The UK’s position is especially stark when viewed against the longer baseline. While the euro area and US both sit at or above their pre-pandemic posting levels, the UK remains well below, compounding an already fragile recovery in hiring demand.

Sectors taking the hit

The drag is concentrated in energy-exposed sectors. Construction, installation and maintenance and production and manufacturing have seen the largest declines since the conflict began, consistent with their sensitivity to rising input costs.

Those are also sectors that feed directly into the UK’s infrastructure and housing supply pipelines, meaning a sustained fall in hiring could have knock-on consequences well beyond individual workers.

Consumer-facing sectors are holding up better for now. Retail and food preparation and service have seen only modest declines, and most professional occupations, including accounting, banking and finance, and management, have shown similar resilience.

Education and instruction stand out as a genuine bright spot, with hiring momentum continuing to build in recent weeks.

Indeed 1

What the data clearly shows is that the job market is becoming more competitive.

Roles in energy-dependent industries face the sharpest conditions, while professional and services roles are weathering the slowdown more effectively.

Workers in construction or manufacturing who are considering a move should act sooner rather than later, before any further softening narrows their options.

Those in finance, education, or management are in a stronger position but should not mistake sector resilience for immunity.

Indeed 2

The Bank of England’s problem

The softening jobs market puts the Bank of England in a difficult position.

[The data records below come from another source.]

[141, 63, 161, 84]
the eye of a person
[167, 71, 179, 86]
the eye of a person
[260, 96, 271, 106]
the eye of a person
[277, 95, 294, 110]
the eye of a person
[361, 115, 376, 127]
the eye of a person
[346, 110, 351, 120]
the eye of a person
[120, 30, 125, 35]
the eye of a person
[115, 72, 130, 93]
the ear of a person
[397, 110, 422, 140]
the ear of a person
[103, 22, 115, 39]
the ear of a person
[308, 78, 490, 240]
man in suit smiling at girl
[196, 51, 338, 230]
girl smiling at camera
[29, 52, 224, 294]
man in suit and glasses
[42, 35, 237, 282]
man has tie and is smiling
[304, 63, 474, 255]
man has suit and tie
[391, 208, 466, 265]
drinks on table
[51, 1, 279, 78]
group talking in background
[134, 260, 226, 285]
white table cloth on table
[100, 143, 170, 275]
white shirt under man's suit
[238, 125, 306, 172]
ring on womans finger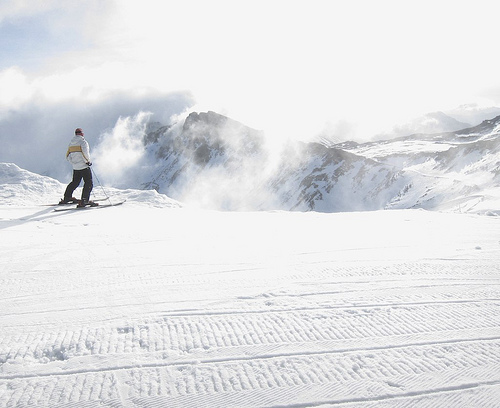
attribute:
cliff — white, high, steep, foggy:
[133, 178, 253, 270]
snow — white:
[164, 226, 342, 323]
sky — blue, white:
[38, 15, 112, 96]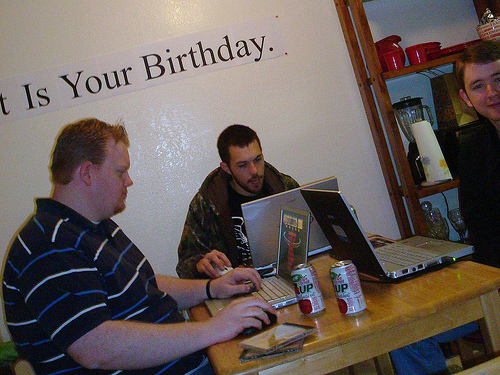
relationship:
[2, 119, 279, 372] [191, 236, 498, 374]
man sitting at table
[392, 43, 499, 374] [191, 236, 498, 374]
man sitting at table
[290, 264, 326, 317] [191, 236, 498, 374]
soda can on table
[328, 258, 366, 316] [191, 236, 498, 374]
soda can on table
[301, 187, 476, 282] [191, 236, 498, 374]
laptop on table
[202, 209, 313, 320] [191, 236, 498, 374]
laptops on table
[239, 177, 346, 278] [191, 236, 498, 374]
laptop on table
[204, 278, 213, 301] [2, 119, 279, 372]
bracelet on wrist of man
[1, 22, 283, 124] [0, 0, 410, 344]
sign on wall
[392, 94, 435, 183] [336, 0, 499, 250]
blender on shelf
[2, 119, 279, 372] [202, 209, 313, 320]
man working on laptops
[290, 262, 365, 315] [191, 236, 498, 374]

The Monetary Policy Committee held its policy rate steady at 3.75% in April, but flagged the possibility of future increases depending on how long the energy market disruption persists.

Rising inflation from the energy shock pushes toward tightening, while weakening hiring demand and the threat to growth argues for caution.

A prolonged conflict raises the risk of more substantial rate rises, which would further squeeze household finances at a time when the labour market is already losing momentum.